Source data
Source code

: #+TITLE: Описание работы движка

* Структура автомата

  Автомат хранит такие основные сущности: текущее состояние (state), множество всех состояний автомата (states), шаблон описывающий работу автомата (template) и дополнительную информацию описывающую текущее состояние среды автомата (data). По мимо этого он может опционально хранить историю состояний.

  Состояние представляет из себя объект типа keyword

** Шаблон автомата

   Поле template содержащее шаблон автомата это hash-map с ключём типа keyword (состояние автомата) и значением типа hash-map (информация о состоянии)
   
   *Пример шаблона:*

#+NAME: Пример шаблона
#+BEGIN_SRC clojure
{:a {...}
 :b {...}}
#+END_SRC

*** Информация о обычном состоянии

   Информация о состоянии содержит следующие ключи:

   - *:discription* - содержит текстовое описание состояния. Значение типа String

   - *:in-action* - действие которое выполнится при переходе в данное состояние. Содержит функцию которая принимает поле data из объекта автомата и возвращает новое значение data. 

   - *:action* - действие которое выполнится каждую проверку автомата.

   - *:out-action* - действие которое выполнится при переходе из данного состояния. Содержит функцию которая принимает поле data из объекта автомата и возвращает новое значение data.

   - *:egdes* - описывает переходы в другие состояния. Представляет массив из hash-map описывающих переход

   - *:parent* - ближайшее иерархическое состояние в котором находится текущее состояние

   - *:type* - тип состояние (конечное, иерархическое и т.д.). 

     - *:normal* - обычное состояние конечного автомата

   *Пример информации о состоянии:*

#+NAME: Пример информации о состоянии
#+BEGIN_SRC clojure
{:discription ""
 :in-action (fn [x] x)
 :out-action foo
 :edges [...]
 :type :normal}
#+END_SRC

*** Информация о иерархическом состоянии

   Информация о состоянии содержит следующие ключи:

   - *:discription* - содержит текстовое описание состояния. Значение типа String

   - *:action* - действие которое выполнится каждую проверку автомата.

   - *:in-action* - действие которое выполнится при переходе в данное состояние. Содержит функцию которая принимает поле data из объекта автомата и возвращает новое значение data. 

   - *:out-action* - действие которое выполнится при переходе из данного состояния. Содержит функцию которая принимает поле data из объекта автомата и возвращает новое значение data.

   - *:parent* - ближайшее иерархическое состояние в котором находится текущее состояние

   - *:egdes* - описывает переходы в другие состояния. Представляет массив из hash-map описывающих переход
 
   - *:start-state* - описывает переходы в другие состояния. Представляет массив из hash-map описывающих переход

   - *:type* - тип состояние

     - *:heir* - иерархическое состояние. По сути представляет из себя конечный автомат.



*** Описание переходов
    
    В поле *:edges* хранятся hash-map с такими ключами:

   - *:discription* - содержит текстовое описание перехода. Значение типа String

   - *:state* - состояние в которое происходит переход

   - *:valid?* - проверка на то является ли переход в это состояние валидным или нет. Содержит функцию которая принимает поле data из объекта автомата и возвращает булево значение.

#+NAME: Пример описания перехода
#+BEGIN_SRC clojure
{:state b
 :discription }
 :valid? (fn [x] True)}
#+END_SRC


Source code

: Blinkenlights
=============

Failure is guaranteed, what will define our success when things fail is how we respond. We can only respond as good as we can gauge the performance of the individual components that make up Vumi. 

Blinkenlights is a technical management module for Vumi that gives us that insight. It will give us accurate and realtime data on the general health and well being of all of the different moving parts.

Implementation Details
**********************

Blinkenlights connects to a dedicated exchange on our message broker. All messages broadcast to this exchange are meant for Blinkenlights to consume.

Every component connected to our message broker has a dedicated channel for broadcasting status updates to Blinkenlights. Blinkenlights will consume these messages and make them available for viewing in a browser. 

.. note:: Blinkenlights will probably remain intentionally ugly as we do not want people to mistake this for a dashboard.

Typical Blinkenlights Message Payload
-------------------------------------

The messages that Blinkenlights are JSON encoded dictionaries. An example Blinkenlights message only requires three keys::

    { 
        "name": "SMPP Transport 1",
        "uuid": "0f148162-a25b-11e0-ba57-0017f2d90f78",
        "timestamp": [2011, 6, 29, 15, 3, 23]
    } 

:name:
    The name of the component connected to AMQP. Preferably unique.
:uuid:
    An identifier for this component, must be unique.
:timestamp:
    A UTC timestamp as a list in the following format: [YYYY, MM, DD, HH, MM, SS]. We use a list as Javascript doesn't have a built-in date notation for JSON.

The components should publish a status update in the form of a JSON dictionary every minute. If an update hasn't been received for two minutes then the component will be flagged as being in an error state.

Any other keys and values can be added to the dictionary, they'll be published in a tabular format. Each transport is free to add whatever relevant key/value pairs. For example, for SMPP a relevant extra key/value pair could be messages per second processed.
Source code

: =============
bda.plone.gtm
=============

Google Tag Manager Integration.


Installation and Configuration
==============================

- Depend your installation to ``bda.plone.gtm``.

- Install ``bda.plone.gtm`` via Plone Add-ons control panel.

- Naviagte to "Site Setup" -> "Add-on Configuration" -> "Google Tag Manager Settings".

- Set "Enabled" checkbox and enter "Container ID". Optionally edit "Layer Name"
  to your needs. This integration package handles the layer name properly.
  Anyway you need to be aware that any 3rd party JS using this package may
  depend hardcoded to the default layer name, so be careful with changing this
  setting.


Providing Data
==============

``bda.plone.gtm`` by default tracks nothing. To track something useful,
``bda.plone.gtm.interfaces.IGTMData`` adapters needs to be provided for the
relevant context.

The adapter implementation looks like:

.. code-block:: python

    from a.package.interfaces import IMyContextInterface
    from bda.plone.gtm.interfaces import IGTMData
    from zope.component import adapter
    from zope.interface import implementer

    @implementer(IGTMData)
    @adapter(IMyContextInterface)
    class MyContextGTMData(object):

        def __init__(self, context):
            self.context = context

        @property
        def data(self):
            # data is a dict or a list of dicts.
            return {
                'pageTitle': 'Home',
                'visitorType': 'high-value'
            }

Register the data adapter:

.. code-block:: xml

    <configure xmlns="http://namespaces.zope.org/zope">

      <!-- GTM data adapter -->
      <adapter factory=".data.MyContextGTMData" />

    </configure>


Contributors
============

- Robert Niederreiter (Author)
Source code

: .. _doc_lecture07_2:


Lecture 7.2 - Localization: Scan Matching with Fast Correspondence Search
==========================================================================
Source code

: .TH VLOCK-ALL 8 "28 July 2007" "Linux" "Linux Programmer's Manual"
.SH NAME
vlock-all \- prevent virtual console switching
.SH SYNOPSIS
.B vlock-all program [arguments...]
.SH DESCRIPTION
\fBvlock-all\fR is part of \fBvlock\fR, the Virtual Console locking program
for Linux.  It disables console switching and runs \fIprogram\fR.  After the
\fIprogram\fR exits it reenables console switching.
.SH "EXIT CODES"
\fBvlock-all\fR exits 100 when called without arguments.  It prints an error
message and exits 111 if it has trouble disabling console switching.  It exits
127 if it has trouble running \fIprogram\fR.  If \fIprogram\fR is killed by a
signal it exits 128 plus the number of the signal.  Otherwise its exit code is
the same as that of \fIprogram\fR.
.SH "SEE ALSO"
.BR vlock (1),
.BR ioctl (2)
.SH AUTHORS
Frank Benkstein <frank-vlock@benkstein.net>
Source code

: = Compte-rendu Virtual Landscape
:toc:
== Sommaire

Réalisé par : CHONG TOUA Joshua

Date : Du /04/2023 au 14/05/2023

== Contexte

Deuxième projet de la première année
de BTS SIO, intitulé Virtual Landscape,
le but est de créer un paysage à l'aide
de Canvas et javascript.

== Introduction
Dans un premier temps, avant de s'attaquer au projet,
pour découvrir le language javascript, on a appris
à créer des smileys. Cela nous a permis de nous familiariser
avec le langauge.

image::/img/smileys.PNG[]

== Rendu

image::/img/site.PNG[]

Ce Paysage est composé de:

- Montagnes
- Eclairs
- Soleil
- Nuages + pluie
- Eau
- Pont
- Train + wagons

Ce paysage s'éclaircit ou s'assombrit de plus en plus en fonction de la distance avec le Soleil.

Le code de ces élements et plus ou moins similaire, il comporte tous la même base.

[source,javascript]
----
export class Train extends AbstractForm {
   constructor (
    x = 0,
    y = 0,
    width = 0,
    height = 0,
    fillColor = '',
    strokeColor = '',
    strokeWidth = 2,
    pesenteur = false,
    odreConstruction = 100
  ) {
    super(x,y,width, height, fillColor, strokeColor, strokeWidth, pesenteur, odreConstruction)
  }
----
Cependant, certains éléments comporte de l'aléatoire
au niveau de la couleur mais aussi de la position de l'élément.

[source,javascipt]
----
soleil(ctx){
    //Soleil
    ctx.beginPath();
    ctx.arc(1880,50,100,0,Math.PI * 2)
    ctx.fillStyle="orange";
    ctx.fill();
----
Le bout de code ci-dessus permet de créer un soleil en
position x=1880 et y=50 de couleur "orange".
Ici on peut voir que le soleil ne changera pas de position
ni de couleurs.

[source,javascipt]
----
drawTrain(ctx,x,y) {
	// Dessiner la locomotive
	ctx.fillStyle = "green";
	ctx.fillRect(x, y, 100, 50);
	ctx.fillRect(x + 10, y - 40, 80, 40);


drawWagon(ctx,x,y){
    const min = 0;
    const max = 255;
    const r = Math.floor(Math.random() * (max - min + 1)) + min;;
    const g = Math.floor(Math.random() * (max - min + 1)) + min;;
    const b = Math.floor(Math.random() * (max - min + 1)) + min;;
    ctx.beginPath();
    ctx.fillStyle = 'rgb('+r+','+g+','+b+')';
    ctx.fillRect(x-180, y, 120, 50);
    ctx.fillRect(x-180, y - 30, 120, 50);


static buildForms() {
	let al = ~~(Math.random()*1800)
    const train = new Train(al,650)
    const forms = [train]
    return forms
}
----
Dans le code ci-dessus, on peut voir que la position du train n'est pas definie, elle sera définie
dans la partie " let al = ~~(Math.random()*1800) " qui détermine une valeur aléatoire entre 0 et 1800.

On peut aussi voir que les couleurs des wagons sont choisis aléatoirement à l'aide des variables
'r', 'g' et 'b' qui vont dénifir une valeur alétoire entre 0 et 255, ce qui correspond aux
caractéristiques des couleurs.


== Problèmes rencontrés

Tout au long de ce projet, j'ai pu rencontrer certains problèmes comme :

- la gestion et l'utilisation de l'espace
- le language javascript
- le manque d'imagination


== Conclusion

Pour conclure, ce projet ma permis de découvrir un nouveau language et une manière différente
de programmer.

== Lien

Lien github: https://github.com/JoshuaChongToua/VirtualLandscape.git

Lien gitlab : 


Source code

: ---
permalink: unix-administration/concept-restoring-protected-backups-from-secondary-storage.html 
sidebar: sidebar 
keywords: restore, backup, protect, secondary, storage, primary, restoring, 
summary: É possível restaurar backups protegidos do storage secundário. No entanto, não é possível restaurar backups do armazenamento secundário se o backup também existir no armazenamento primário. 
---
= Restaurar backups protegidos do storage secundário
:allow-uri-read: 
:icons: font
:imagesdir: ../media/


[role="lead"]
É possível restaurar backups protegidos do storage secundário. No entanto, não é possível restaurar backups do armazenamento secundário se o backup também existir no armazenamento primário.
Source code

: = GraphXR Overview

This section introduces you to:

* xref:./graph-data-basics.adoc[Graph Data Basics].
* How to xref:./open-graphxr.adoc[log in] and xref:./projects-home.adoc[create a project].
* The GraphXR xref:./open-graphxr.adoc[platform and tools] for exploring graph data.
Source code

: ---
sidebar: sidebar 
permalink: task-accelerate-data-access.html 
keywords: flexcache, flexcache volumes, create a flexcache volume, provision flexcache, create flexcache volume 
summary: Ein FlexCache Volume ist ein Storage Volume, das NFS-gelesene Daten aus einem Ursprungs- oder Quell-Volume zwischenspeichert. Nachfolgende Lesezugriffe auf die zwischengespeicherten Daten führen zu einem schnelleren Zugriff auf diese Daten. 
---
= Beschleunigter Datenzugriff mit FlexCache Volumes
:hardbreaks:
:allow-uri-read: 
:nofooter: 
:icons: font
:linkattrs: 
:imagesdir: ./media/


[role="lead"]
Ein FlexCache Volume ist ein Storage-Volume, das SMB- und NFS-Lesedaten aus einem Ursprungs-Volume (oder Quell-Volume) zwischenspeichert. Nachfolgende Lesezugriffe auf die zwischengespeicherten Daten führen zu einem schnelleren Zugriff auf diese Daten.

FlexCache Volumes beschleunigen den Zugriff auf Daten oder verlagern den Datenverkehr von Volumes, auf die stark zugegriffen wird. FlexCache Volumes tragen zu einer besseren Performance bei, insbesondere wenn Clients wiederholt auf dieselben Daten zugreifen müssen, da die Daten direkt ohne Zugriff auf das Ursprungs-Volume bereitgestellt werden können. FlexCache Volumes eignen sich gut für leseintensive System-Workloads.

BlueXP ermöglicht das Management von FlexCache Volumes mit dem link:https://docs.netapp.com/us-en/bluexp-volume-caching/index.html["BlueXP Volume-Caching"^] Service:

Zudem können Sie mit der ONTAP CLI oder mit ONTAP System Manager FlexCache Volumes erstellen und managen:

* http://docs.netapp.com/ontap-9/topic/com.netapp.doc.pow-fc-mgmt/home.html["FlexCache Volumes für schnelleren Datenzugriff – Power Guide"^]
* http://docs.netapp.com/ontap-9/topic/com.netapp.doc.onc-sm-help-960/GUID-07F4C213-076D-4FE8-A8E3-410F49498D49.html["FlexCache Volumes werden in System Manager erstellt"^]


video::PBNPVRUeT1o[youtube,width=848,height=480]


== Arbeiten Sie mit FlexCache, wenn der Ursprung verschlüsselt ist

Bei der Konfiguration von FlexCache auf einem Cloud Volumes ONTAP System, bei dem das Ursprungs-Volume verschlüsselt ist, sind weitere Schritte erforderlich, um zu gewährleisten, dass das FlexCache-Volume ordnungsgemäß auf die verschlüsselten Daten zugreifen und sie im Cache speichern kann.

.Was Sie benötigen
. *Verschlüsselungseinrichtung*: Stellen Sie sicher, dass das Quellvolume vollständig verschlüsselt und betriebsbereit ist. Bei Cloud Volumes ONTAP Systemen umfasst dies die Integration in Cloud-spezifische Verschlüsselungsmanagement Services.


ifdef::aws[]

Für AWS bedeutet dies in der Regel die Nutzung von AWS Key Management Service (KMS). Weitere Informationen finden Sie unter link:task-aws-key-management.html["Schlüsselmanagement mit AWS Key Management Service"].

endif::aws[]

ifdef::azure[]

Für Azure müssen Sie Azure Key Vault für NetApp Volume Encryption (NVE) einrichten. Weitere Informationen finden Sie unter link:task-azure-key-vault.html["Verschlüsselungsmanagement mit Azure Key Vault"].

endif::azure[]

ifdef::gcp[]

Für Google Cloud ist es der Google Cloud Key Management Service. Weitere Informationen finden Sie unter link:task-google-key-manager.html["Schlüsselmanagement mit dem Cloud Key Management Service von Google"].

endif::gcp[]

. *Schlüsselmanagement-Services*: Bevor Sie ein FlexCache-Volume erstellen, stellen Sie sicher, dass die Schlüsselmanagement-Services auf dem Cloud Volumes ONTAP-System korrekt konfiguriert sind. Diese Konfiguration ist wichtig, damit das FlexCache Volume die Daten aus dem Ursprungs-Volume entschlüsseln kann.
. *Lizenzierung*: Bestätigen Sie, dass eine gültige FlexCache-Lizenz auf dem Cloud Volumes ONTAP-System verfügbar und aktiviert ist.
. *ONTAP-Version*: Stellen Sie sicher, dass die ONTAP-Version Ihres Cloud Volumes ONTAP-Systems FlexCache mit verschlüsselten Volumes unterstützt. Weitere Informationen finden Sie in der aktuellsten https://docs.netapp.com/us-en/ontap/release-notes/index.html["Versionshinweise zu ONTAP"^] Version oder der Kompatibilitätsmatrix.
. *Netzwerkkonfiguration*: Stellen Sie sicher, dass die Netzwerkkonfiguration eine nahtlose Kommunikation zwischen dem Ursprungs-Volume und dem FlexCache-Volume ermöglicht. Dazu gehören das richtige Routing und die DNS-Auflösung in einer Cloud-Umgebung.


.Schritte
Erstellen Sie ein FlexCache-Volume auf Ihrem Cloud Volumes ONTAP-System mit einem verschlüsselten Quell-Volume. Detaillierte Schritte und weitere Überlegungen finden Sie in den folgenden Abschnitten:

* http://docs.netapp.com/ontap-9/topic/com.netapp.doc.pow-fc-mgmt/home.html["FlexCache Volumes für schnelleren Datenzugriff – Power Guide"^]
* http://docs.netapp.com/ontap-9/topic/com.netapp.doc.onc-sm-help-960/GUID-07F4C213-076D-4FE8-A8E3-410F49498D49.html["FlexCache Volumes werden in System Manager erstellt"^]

EXERCISE REQUIREMENTS: Set apart and copy each line of the records that holds the word "aussi".

ANSWER BOX:
au niveau de la couleur mais aussi de la position de l'élément.
On peut aussi voir que les couleurs des wagons sont choisis aléatoirement à l'aide des variables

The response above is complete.